YOUR GOAL:
Retype the data exactly. Spelling and punctuation stay as they are.

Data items
-- -- --

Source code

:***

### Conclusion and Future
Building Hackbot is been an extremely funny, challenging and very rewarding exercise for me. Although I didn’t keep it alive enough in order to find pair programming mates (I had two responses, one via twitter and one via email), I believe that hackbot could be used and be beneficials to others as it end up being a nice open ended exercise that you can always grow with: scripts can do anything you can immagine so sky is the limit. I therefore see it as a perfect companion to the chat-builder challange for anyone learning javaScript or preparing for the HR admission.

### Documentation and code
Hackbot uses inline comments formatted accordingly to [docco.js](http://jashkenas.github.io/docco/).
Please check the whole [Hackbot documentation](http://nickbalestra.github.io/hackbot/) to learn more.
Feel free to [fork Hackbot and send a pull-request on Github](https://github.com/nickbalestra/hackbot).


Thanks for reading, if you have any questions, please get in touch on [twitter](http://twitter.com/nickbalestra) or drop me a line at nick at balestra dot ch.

-- -- --

COMPLETED EXERCISE:
Source code

:***

### Conclusion and Future
Building Hackbot is been an extremely funny, challenging and very rewarding exercise for me. Although I didn’t keep it alive enough in order to find pair programming mates (I had two responses, one via twitter and one via email), I believe that hackbot could be used and be beneficials to others as it end up being a nice open ended exercise that you can always grow with: scripts can do anything you can immagine so sky is the limit. I therefore see it as a perfect companion to the chat-builder challange for anyone learning javaScript or preparing for the HR admission.

### Documentation and code
Hackbot uses inline comments formatted accordingly to [docco.js](http://jashkenas.github.io/docco/).
Please check the whole [Hackbot documentation](http://nickbalestra.github.io/hackbot/) to learn more.
Feel free to [fork Hackbot and send a pull-request on Github](https://github.com/nickbalestra/hackbot).


Thanks for reading, if you have any questions, please get in touch on [twitter](http://twitter.com/nickbalestra) or drop me a line at nick at balestra dot ch.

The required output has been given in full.